Он не пытается выудить из дочери информацию о жене, за что Кирстен ему благодарна. Не спрашивает и о Нике Мартенсе. (О котором Кирстен ничего не знает. Разве не странно, что Ник, дядя Ник, почему-то не появляется эти дни в доме Хэллеков?) Отец расспрашивает ее о новой школе, расспрашивает о подружках, о соседке по комнате, намерена ли она поездить по колледжам, счастлива ли она, что думает дальше изучать… Он умирает, думает Кирстен со злостью и испугом.

Белки глаз испещрены лопнувшими сосудиками. Морщинистая желтая кожа. Нервничая, говорит о Потомак-Тауэре, какой тут длинный список желающих и как ему повезло, что он получил квартиру, хотя разъехались они с Изабеллой временно и через месяц-другой, безусловно, придут к какому-то соглашению; возможно, Изабелла даже захочет, чтобы он продал дом и купил что-нибудь поменьше — дом в городе, а может быть, кооперативную квартиру.

— Ты что! — Кирстен душит смех. — Да Изабелла в жизни не продаст свой престижный дом! Неужели ты не знаешь Изабеллы?

Он начинает что-то говорить и умолкает.

Глаза Кирстен наполняются слезами. Почему, черт подери, ты не борешься? — хочется ей крикнуть.

Она посещает его шесть раз — как положено, нехотя, из любви, и каждое посещение дается ей со все большим трудом: он много пьет, повторяет одни и те же вопросы (об ее новой школе в штате Нью-Йорк, в какие колледжи она подает заявление), бессвязно бормочет что — то, чего она не понимает или что ей еще предстоит узнать (о секретной информации, просачивающейся в печать, о недобрых разговорах насчет того, что ждет Мориса Хэллека и его ближайших сподвижников в Вашингтоне), ударяется в рассуждения о Боге, молитве, грехе, «спасении»…

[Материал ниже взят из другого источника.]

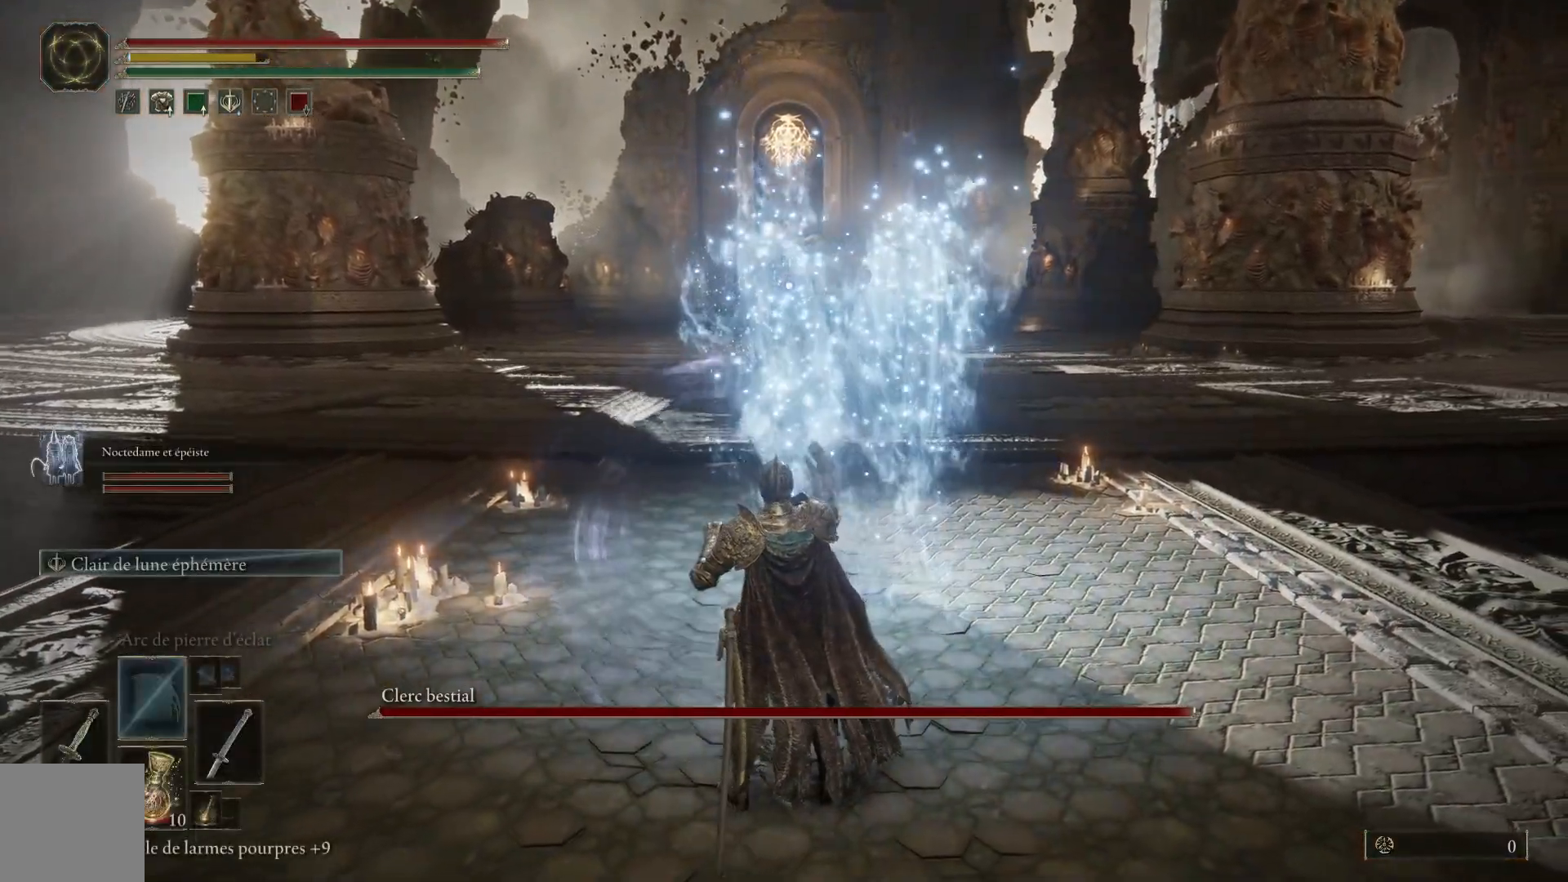
{"buttons": ["B"], "left_stick": "up-right", "right_stick": "center", "events": []}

Просит Кирстен — не помолится ли она с ним. Всего несколько минут. Молитва. Обращение к Богу. А ведь когда обращаешься к Богу, полностью отключается мозг, мозг и душа сливаются воедино — в состоянии покоя. Ни стремлений, ни борьбы, ни желаний.

— Извини, — бормочет Кирстен, чувствуя, как у нее горят щеки. — Я этого не понимаю.

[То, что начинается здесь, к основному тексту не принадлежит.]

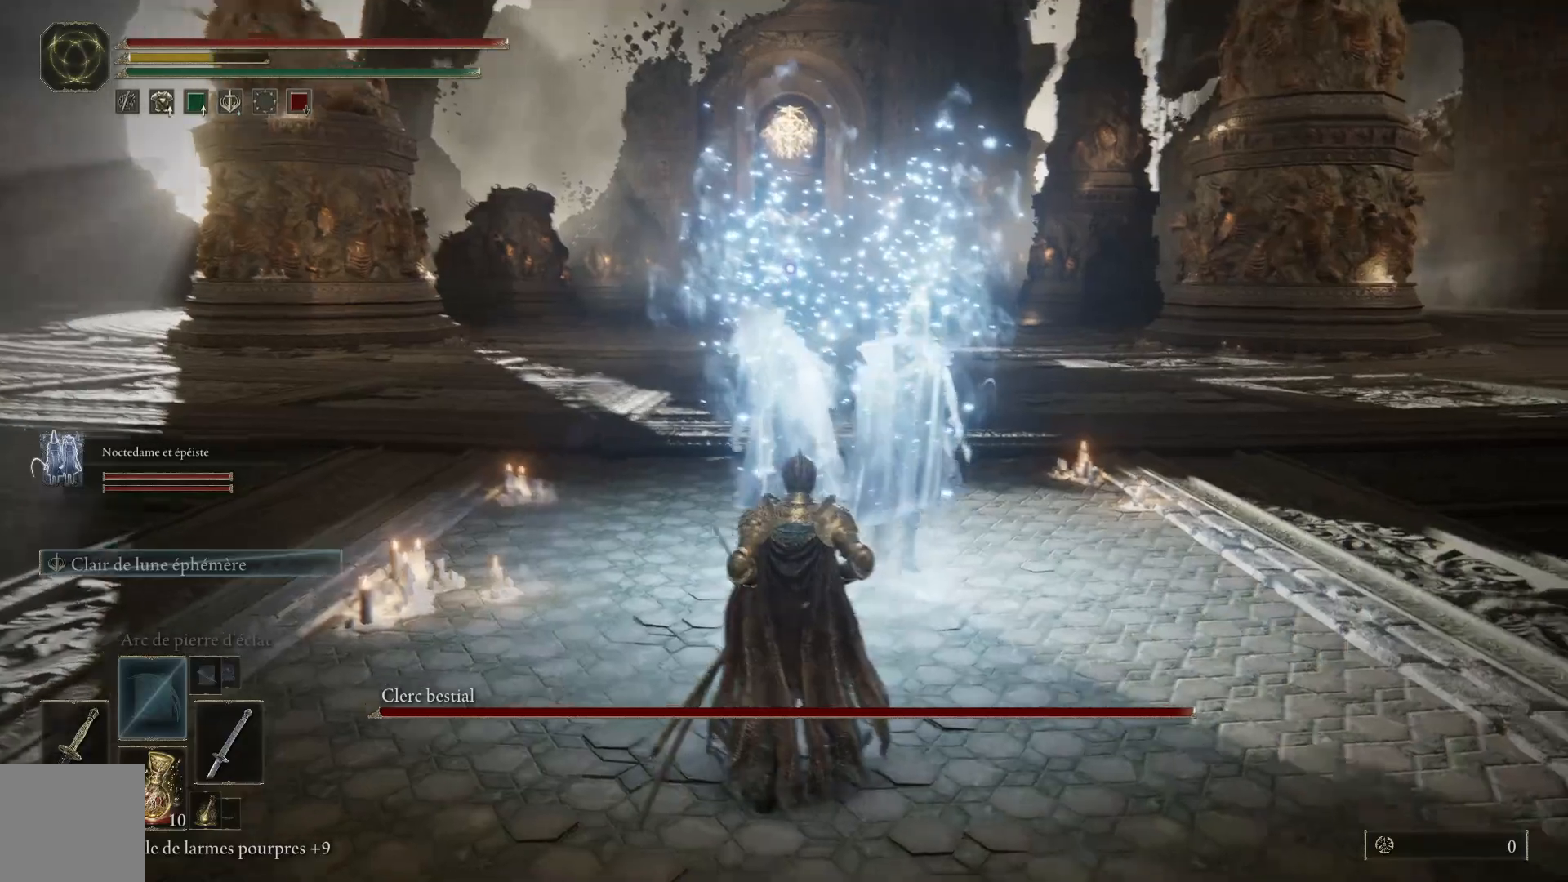
{"buttons": ["B"], "left_stick": "up-right", "right_stick": "center", "events": []}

Мори прикрывает глаза и читает наизусть:

— «О, человек! сказано тебе, что — добро и чего требует от тебя Господь: действовать справедливо, любить дела милосердия и смиренномудренно ходить пред Богом твоим»[8].

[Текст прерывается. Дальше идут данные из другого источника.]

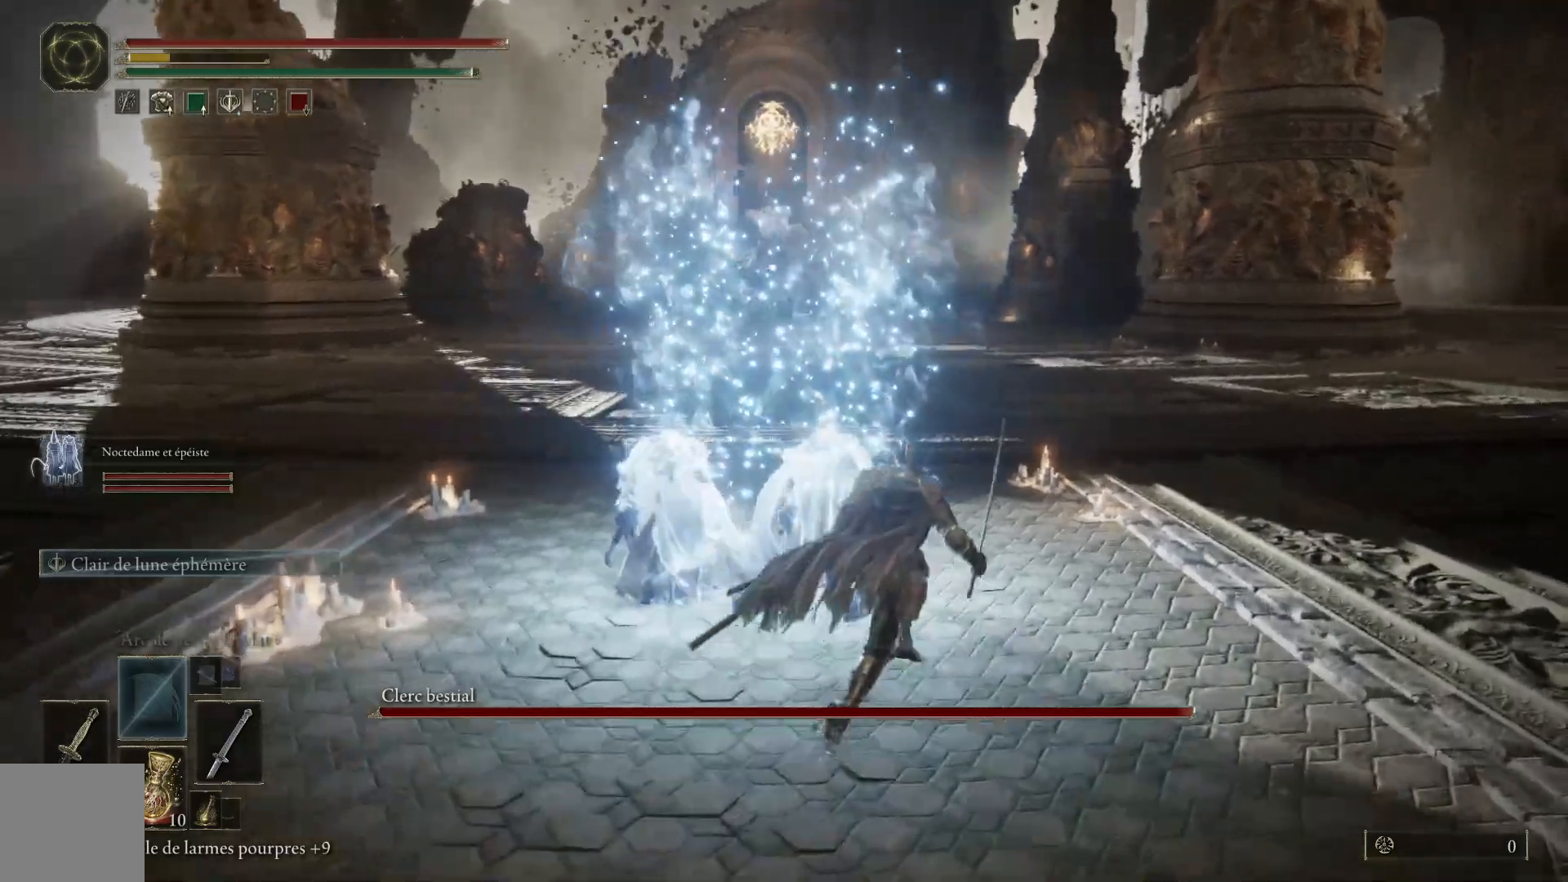
{"buttons": ["B"], "left_stick": "up-right", "right_stick": "center", "events": []}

Он снова просит ее помолиться с ним. Она не в состоянии ответить. Отец. Обреченный человек. Я люблю тебя, но… я люблю тебя….

— Помолишься со мной, Кирстен? Всего несколько минут? Мы можем молиться и молча.

Она с трудом выдавливает из себя шепотом, вся пылая:

— Нет.

— Так я ему и сказала, — говорит она. — Я сказала ему «нет».

Оуэн наклоняет к ней голову. Лицо его бесстрастно — можно было бы сказать: слушает с профессиональным интересом.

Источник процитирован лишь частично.